Right-wing agitators allegedly sprayed protesters with mace at a far-right “comedy” event on Penn State’s campus in State College, Pennsylvania, on Monday night.
Amid escalating tensions on Monday evening, Penn State canceled the event, which featured Gavin McInnes, founder of hate group the Proud Boys, and right-wing YouTube performer Alex Stein. Until then, the university had ignored protesters and experts who warned that the gathering would attract violence to the campus.
The group that hosted the event, meanwhile – which has connections to a broad network of far-right activists and groups – is advertising further events at other universities.
A participant in the rally (whose name is being withheld over personal safety concerns) told Hatewatch that the mood among 200 or so protesters on campus had been defiant but upbeat until the event was escalated in two ways by campus police.
At one point, the protester said, a number of mounted police moved to a small area on one side of the venue, in close proximity to one group of protesters.
“That escalated things. People started yelling, ‘Fuck you!’ at the cops,” he told Hatewatch in a telephone conversation, “and some of them started saying, ‘Fuck you!’ back.”
Video of the event posted on social media appears to confirm this account of police entering into a contentious interaction with protesters.
Soon afterwards, he said, police allowed Alex Stein – one of the scheduled speakers – to mingle with the crowd at some distance from law enforcement, provoking them as he often does to generate outrage content for his YouTube channel.
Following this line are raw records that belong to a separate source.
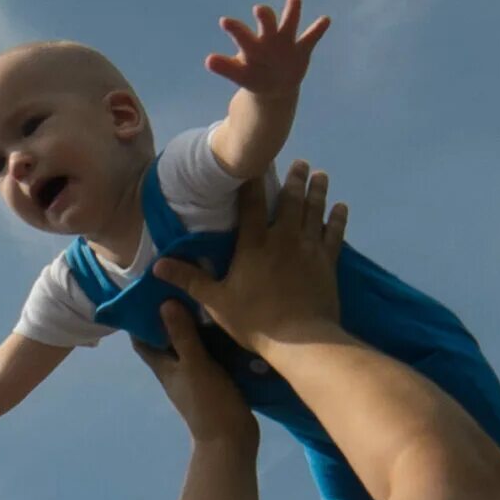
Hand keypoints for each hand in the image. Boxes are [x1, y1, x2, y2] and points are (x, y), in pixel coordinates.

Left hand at [134, 302, 257, 446]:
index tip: (144, 293)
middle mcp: (175, 371)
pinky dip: (209, 338)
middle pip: (164, 340)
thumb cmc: (209, 402)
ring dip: (190, 325)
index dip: (138, 318)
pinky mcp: (213, 380)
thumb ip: (182, 335)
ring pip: (187, 345)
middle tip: (177, 286)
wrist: (231, 440)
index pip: (141, 340)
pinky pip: (207, 353)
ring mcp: (194, 376)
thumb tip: (163, 302)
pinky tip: (221, 323)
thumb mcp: (195, 365)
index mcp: (164, 368)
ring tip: (200, 296)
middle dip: (167, 316)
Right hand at [150, 160, 345, 352]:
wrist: (302, 340)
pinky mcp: (328, 262)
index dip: (253, 179)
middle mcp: (284, 237)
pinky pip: (335, 233)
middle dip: (294, 178)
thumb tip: (158, 265)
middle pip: (290, 199)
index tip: (256, 159)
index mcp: (255, 243)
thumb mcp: (216, 302)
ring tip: (320, 175)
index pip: (252, 203)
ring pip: (315, 210)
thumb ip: (189, 279)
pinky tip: (341, 207)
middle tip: (300, 162)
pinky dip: (338, 218)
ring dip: (317, 190)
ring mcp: (309, 248)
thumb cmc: (255, 321)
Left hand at [206, 0, 330, 93]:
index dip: (235, 29)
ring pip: (289, 23)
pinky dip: (318, 29)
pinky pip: (311, 38)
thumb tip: (208, 60)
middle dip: (264, 16)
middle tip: (258, 9)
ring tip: (294, 0)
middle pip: (267, 23)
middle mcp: (268, 38)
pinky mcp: (302, 49)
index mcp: (252, 44)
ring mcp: (286, 42)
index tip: (224, 22)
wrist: (274, 85)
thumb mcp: (241, 74)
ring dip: (292, 12)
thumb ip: (226, 68)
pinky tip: (325, 19)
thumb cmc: (253, 75)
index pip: (242, 34)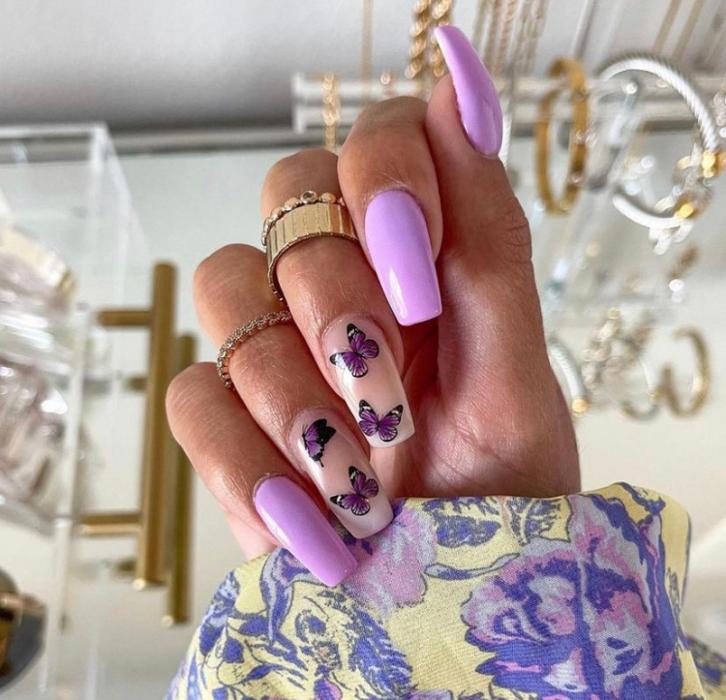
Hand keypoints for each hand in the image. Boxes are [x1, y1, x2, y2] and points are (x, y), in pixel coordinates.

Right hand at [166, 27, 578, 584]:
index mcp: (418, 256)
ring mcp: (276, 346)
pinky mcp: (229, 420)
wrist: (454, 600)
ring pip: (225, 293)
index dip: (384, 180)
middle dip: (337, 299)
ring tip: (364, 487)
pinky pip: (192, 398)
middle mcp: (341, 282)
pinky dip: (248, 462)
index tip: (420, 279)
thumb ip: (489, 246)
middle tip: (391, 395)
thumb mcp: (514, 377)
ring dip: (293, 394)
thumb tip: (462, 90)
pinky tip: (314, 518)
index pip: (375, 140)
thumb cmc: (503, 488)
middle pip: (287, 204)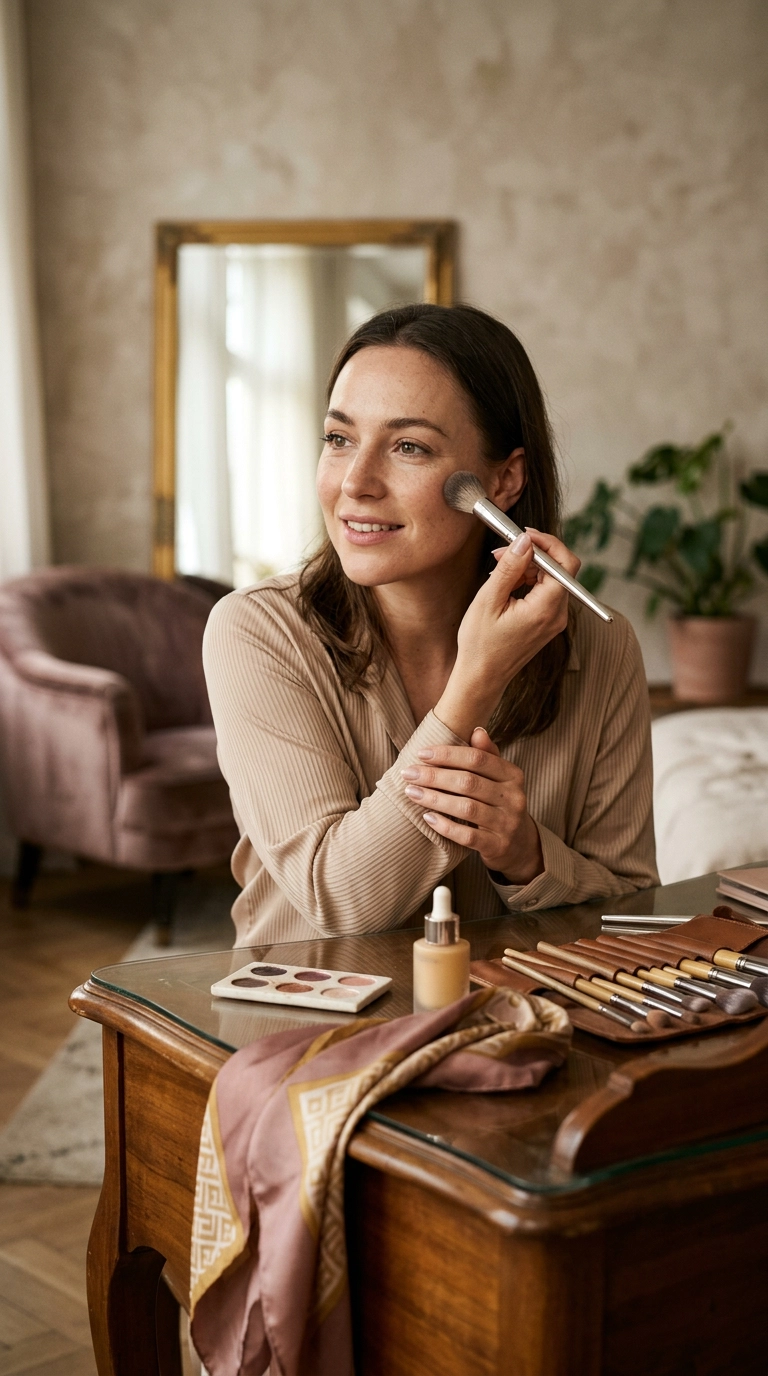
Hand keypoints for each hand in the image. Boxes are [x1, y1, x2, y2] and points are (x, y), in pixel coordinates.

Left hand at [401, 727, 543, 884]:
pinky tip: (427, 818)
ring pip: (466, 809)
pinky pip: (467, 836)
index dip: (447, 754)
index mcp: (513, 775)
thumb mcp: (500, 778)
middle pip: (468, 782)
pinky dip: (445, 826)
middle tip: (409, 773)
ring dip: (434, 799)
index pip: (477, 759)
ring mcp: (507, 823)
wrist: (519, 844)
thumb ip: (487, 755)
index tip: (421, 753)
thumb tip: (477, 730)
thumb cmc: (500, 804)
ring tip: (411, 792)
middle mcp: (514, 798)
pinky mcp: (498, 846)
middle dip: (434, 776)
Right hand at [435, 529, 579, 740]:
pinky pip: (545, 593)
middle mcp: (557, 615)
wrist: (481, 678)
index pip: (564, 564)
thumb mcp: (489, 601)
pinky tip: (505, 587)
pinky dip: (528, 583)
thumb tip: (525, 542)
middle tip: (502, 553)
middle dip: (533, 555)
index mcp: (546, 609)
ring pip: (551, 580)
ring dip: (528, 569)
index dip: (547, 543)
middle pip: (559, 570)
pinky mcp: (548, 623)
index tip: (524, 535)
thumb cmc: (480, 644)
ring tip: (498, 572)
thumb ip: (509, 568)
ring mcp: (555, 621)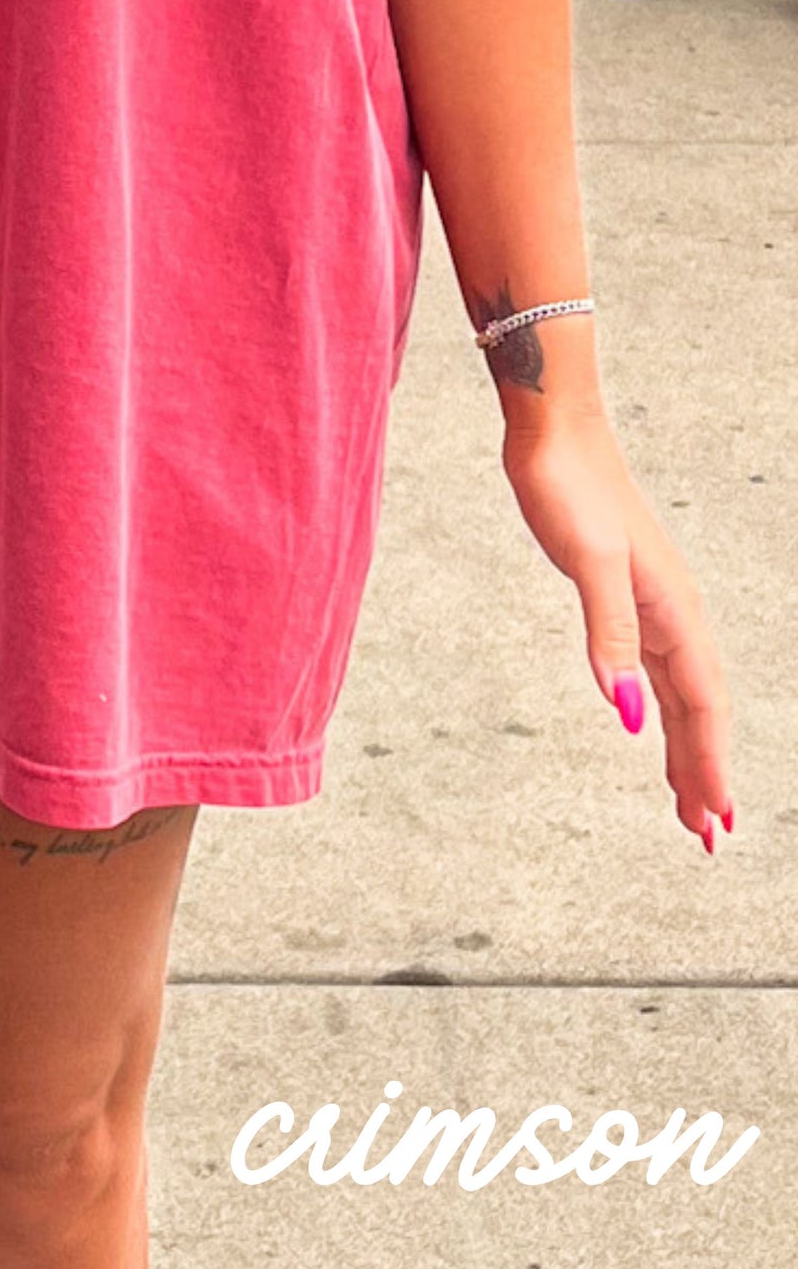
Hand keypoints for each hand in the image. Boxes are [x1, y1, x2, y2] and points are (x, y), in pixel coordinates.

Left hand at [504, 406, 732, 849]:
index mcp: (674, 612)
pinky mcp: (626, 595)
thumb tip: (624, 712)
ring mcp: (652, 606)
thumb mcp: (587, 561)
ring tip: (691, 802)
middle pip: (701, 711)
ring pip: (680, 694)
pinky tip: (648, 724)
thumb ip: (607, 634)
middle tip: (709, 836)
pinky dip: (659, 707)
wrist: (555, 432)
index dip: (709, 767)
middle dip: (706, 773)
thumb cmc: (568, 487)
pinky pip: (655, 668)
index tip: (714, 822)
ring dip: (688, 748)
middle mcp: (674, 614)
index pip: (701, 707)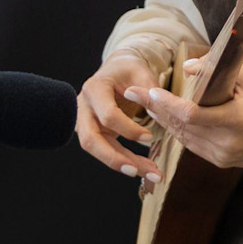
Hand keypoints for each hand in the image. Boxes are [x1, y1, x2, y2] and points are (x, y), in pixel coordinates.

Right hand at [77, 50, 161, 180]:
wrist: (115, 70)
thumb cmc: (129, 70)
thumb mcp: (141, 71)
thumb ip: (149, 88)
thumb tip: (158, 106)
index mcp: (94, 89)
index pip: (107, 115)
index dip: (127, 128)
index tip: (149, 137)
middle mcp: (83, 107)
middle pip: (90, 140)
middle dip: (114, 158)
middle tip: (138, 170)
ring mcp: (85, 122)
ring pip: (96, 149)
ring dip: (121, 163)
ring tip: (149, 173)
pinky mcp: (93, 132)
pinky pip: (105, 148)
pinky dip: (123, 159)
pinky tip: (142, 168)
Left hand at [138, 61, 242, 169]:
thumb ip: (219, 72)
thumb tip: (189, 67)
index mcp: (235, 120)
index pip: (189, 114)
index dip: (166, 104)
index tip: (148, 91)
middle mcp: (225, 143)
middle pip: (181, 127)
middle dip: (157, 110)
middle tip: (137, 95)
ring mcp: (222, 156)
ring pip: (184, 139)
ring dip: (166, 122)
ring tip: (150, 105)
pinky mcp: (222, 162)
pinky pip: (194, 146)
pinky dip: (182, 132)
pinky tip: (173, 120)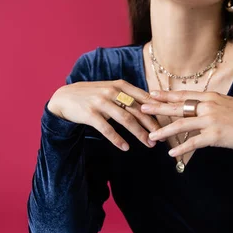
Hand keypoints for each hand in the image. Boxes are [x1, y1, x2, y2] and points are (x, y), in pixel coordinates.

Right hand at [47, 80, 162, 150]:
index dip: (157, 111)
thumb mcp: (111, 90)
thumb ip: (129, 96)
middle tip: (162, 137)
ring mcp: (101, 102)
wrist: (65, 97)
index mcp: (120, 85)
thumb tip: (153, 105)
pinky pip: (107, 128)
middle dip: (152, 125)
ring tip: (149, 144)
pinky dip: (117, 139)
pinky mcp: (90, 114)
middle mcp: (112, 91)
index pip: (144, 98)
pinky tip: (125, 147)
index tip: (168, 122)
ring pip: (125, 119)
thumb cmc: (93, 95)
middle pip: (138, 110)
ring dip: (139, 133)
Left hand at [141, 90, 232, 157]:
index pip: (183, 95)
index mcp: (210, 96)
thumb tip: (194, 106)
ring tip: (152, 136)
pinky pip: (194, 143)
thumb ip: (208, 104)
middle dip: (158, 108)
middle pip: (178, 107)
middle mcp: (208, 106)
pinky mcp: (215, 135)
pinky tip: (172, 153)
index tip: (151, 94)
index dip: (166, 95)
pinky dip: (182, 148)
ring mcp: (211, 120)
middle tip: (142, 108)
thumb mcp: (225, 103)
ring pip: (182, 125)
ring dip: (165, 131)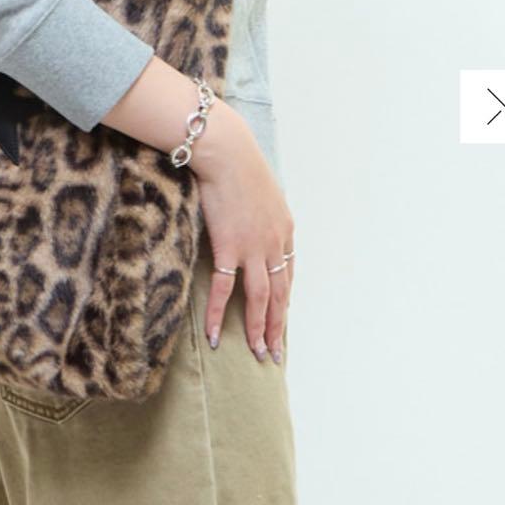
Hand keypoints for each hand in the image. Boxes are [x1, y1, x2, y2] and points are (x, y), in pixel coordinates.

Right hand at [189, 101, 294, 363]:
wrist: (226, 151)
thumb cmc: (237, 163)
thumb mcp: (260, 189)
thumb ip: (259, 210)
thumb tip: (250, 216)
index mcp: (284, 229)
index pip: (287, 274)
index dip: (284, 301)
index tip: (280, 320)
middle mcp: (275, 243)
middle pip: (280, 294)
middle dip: (278, 326)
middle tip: (273, 353)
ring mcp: (254, 247)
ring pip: (261, 299)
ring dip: (259, 329)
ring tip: (257, 353)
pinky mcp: (229, 247)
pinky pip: (225, 290)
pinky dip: (220, 314)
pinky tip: (216, 335)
“Very obviously, [Stein] was trying to get in people’s faces to get content,” the protester said.
He told Hatewatch in a telephone conversation that until that point, the focus had been on “maintaining a vigil,” but “the mood changed when Alex Stein started provoking people.”
“He shouldn’t have been allowed to do that,” Jenkins added.
“The police weren’t standing close enough to intervene had someone thrown a punch,” Jenkins said.
“To the credit of protesters, almost no one took the bait,” Jenkins said. “Stein was visibly frustrated that people were not being more aggressive in their responses to him.”
Soon after, according to Jenkins, a number of Proud Boys emerged into the crowd and began interacting aggressively with protesters.
Finally in an incident captured on multiple videos posted to social media, a protester on the far-right side – clad in body armor and facial protection gear that obscured his identity – released pepper spray into the crowd without provocation, disabling nearby students and reporters.
Soon after, Penn State canceled the event and issued a statement that appeared to blame student protesters for violence, without citing evidence. The statement condemned "polarization" rather than far-right violence.
The statement defended Penn State’s actions while offering an idiosyncratic theory of protest, stating, “We have encouraged peaceful protest, and, while protest is an acceptable means of expression, it becomes unacceptable when it obstructs the basic exchange of ideas.”
“Such obstruction is a form of censorship, no matter who initiates it or for what reasons,” the statement added.
Neither that statement, nor a follow-up signed by Penn State president Neeli Bendapudi, acknowledged that student protesters had been pepper-sprayed by far-right activists, with Bendapudi claiming that it was “unclear which individuals onsite then resorted to ... using pepper spray.”
Hatewatch contacted Penn State’s strategic communication office for comment on the actions of police and the outcome of the event, but there was no immediate response.
Meanwhile, Uncensored America (UA), which hosted the event, is still advertising future events and promoting its chapters at Penn State, the University of Tennessee, Knoxville, and the University of Wisconsin-Madison. All the group’s past and future events platform far-right speakers, sometimes in “debates” with other social media performers who style themselves as liberals or centrists.
As Hatewatch previously reported, the group was founded by Sean Semanko, whose membership in the pro-Trump student group the Bull Moose Party links him with a network of far-right actors that includes the principals of white nationalist publishing house Antelope Hill.
In September, the event was approved for funding by Penn State’s University Park Allocation Committee (UPAC), which allocates a proportion of student fees to registered student organizations for on-campus events.
UPAC records show that funding included $6,500 total in honoraria for McInnes and Stein, and over $1,000 for their airfares, according to UPAC meeting records.
On Penn State’s decision to host the event, Jenkins, the journalist, said that alongside the threat to public safety, these payments from student fees were the main concerns of protesters.
On the administration’s decision to try to hold the event, Jenkins said: “Free speech is not a suicide pact. You knew this was coming.”